Exercise prompt: Which lines below contain the word "from"? Copy each one.

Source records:
####################

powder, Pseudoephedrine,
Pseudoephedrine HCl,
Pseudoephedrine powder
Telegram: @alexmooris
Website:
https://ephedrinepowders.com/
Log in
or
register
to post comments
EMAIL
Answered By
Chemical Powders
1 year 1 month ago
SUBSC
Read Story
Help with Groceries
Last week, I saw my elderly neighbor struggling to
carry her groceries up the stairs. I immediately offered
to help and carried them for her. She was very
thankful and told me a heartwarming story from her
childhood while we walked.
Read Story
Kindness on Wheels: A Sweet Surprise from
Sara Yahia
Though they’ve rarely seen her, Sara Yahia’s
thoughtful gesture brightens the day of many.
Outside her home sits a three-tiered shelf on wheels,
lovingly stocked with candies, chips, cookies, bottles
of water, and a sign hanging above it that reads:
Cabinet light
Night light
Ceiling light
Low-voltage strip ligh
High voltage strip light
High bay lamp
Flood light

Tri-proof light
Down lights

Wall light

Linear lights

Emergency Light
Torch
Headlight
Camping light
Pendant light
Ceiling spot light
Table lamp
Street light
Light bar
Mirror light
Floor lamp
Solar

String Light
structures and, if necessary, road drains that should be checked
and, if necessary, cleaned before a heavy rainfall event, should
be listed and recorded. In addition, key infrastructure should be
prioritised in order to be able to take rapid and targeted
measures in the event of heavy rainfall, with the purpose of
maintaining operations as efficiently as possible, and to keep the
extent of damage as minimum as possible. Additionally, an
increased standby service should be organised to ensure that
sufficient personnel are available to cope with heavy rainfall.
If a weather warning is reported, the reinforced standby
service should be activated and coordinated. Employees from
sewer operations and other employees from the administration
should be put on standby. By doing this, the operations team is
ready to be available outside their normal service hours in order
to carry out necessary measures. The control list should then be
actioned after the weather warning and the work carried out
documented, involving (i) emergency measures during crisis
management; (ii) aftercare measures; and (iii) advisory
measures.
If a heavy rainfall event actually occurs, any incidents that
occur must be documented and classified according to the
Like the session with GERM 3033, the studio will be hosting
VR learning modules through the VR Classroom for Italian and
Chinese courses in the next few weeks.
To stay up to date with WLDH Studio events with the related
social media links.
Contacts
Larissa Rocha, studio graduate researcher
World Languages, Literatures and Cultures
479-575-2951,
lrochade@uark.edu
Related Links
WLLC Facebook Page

####################

Exercise answer:
thankful and told me a heartwarming story from her
Kindness on Wheels: A Sweet Surprise from
service should be activated and coordinated. Employees from
sewer operations and other employees from the administration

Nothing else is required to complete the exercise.